Task => Continue the travel article about a winter holiday in Ireland, starting after its last sentence and keeping its voice and subject.

Source document =>
* * *

Three Arches Travel
About Us
Contact Us
Work With Us


A Winter Holiday In Ireland

When the ancient Romans went on their conquering sprees about the Continent, they managed to make it as far as England and Wales but decided to give Ireland a miss. The name they gave that westernmost island says it all: Hibernia, land of cold winters. Since then, most visitors have decided to follow the Roman example and give Ireland the cold shoulder come September and just like the Romans, they'll never know the treasures they were missing.

Despite what the warm-blooded Romans probably thought, winter in Ireland is surprisingly mild, thanks to the nearby Gulf Stream, which keeps temperatures at a comfortable 7 C even during the January. Some years, snow will add a decorative touch to the landscape, but almost never enough to make traveling a hassle. Warm, layered clothing is all you'll need.

The famous Irish rains are at their heaviest during the winter, particularly in the West, so be prepared with good rain gear. Having said that, don't let it bother you much; you can come in August and still be deluged. Thanks to the rains though, there is at least one pleasant surprise for the visitor, for, despite the nude trees, the grass stays startlingly green even in deep winter, proof positive you're on the Emerald Isle.

* * *

Source data =>
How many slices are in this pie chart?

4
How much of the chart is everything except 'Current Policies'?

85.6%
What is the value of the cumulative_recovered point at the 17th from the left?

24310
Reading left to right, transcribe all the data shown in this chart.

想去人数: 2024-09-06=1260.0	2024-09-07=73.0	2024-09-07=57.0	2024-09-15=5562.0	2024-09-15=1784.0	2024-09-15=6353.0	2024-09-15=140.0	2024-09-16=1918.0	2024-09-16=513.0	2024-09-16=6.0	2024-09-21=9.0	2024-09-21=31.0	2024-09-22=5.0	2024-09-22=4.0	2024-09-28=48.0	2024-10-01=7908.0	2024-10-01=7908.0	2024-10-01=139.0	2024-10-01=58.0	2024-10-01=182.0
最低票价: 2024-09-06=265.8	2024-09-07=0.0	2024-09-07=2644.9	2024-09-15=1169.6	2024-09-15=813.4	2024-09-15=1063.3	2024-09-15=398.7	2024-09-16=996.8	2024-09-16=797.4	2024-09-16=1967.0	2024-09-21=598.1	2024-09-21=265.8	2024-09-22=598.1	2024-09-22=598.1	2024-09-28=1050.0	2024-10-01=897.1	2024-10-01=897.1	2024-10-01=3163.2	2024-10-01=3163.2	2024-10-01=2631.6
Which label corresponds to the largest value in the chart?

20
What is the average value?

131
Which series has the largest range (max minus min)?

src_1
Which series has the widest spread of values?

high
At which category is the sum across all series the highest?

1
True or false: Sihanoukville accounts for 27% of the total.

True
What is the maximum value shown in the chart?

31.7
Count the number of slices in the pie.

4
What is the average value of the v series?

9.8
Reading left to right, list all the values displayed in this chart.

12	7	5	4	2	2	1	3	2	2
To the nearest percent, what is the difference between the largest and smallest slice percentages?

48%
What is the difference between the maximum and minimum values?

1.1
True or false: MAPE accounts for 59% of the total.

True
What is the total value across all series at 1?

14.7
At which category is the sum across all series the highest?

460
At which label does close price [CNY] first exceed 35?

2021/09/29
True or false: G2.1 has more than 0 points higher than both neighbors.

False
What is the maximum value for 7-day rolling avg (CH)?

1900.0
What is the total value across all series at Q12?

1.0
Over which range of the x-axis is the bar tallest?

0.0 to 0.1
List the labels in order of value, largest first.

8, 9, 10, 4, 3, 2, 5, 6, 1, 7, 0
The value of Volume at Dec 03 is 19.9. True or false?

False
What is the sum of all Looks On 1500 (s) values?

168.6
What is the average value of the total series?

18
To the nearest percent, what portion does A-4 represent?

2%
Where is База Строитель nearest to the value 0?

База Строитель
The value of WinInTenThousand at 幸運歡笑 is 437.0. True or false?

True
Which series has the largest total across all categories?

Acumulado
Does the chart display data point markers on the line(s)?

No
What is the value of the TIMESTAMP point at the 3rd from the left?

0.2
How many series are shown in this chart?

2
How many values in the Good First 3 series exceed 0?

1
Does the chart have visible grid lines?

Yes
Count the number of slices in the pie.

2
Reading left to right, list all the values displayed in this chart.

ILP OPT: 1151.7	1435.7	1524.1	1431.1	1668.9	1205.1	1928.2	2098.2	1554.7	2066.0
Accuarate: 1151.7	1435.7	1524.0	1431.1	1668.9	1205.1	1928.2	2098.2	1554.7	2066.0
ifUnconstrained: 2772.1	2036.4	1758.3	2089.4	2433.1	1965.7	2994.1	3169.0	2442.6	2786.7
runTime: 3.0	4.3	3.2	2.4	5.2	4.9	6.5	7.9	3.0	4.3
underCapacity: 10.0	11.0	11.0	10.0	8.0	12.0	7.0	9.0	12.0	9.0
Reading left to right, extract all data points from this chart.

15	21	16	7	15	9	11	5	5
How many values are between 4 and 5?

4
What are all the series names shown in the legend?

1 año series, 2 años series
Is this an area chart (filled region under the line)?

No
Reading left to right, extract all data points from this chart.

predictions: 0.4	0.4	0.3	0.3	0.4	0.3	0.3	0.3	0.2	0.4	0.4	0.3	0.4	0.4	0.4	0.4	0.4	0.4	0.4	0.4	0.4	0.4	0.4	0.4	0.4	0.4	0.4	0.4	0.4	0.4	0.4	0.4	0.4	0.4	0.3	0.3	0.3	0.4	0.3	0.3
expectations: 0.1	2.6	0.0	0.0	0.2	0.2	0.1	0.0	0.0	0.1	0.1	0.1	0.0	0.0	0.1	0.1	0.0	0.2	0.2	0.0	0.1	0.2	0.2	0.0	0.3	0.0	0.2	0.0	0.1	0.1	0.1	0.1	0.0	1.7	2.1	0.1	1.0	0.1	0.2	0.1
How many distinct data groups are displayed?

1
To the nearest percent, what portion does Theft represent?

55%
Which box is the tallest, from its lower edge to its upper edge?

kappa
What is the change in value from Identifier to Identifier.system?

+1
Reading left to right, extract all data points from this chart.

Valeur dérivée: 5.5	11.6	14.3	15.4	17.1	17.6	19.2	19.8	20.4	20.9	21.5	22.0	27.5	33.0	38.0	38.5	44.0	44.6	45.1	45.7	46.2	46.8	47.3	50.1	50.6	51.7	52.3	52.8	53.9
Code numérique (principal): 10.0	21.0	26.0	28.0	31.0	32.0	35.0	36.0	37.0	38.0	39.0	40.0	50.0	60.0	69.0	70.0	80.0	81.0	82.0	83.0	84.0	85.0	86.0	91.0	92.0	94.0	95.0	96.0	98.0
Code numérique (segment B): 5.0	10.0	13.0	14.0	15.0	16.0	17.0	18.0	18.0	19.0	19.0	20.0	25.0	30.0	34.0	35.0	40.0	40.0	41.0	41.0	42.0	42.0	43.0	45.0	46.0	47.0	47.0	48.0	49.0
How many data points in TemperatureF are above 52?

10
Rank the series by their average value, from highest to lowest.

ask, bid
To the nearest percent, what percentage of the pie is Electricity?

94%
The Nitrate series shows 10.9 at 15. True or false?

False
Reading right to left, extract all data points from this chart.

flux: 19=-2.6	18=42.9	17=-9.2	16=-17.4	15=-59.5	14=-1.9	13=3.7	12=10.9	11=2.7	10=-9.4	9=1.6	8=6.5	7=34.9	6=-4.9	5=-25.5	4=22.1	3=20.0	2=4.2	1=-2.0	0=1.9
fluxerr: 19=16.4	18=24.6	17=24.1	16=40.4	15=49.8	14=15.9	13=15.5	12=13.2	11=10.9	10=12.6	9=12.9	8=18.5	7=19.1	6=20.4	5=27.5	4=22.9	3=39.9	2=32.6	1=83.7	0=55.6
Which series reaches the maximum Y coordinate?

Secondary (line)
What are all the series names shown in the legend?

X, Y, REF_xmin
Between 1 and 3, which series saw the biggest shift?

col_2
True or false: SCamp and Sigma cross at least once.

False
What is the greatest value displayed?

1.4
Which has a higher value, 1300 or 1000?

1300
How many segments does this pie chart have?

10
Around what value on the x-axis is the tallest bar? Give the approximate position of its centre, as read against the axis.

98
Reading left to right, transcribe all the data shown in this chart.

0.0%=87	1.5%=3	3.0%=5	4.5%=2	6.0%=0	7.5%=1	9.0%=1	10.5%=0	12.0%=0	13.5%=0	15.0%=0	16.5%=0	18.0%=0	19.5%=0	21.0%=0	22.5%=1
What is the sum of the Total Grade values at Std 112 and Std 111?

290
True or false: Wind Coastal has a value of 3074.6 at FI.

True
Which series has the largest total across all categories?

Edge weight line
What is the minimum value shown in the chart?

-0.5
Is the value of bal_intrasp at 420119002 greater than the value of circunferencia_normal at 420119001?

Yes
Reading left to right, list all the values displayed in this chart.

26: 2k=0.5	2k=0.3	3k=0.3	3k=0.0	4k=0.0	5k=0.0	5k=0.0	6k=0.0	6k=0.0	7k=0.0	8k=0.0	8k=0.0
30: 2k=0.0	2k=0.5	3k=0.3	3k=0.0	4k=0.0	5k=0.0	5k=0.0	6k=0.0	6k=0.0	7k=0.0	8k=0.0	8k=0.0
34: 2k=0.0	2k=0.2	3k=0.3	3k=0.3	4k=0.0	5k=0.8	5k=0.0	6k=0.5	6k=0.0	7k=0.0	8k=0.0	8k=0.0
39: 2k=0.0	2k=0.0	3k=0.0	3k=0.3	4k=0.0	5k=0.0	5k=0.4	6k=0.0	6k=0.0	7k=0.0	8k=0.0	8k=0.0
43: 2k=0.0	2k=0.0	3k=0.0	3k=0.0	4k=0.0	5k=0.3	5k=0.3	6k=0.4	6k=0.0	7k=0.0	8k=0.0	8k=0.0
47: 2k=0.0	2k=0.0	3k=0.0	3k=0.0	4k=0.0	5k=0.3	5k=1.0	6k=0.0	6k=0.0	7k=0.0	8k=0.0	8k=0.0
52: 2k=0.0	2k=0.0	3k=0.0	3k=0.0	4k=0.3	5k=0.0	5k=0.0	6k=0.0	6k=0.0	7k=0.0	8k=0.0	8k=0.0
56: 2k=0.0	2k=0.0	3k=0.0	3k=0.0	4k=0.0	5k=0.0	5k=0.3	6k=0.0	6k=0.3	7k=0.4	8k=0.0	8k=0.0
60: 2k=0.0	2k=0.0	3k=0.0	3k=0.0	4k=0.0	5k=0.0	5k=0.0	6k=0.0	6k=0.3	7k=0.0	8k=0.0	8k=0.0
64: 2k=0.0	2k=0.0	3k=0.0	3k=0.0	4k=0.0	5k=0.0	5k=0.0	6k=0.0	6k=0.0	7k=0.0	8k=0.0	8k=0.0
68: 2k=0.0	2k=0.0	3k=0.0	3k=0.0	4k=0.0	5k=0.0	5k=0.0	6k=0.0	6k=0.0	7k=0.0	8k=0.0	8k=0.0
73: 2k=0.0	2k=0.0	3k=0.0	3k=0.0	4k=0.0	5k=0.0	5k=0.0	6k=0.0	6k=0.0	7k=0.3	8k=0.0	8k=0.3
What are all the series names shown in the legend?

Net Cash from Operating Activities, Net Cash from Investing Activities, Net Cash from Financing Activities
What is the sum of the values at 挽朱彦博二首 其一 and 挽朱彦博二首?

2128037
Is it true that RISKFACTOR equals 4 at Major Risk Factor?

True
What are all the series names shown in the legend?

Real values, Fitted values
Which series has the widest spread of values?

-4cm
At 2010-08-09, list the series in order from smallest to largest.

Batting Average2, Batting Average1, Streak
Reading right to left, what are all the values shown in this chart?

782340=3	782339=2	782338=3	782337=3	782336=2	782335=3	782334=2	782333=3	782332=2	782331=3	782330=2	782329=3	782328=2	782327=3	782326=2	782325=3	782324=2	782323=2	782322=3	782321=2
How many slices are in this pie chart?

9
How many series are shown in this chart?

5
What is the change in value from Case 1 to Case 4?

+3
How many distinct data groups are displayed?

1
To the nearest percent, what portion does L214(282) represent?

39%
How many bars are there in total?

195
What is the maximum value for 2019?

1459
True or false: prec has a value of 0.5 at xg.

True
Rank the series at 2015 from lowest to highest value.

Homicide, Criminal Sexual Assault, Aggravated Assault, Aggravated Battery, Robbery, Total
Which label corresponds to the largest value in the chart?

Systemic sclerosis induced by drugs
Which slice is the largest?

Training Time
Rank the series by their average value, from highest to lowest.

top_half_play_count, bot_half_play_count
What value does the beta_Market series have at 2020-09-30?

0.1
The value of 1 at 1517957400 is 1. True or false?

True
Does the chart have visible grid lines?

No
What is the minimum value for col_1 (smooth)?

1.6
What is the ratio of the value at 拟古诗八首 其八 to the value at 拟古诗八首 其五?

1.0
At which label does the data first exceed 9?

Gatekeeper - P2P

* * *

Response area =>
Ireland Shore in Winter

To really enjoy a stay in Ireland in winter, pick your spots carefully. You'll never go wrong if you stay in cozy Dublin, which is just large enough to feel cosmopolitan, but still small enough to be unmistakably Irish. The museums are always open, the students from the universities keep a dense offering of clubs, theatres and other entertainments well supplied with bodies and talent and if all else fails to delight, there's plenty of pubs serving decent grub, better beer, and that all-time favorite indoor Irish sport: having a good craic! If you don't know what that means, ask a fellow in a pub and be prepared to have it explained at length.

To really get to the soul of Ireland however, or as much as you can without intimate friendships with the locals you have to get out of the cities and into the country. There are those who say that a landscape shapes its people and their history; and very few people seem to embody that idea more than the Irish and their verdant, melancholy countryside.

On a quest for soul-searching, you can wander around the endless heathlands of Donegal, or explore the idyllic farm landscapes of Kilkenny, or even the wild Burren country of Clare. If you have a penchant for Irish history, a ramble around the countryside can be the perfect way to explore it. Scattered about the landscape in the oddest nooks and crannies are a timeless reminder of their history: ruined castles hidden in a stand of trees, Celtic crosses worn almost smooth by wind and rain, holy wells where even today people carefully lay down flowers and offerings.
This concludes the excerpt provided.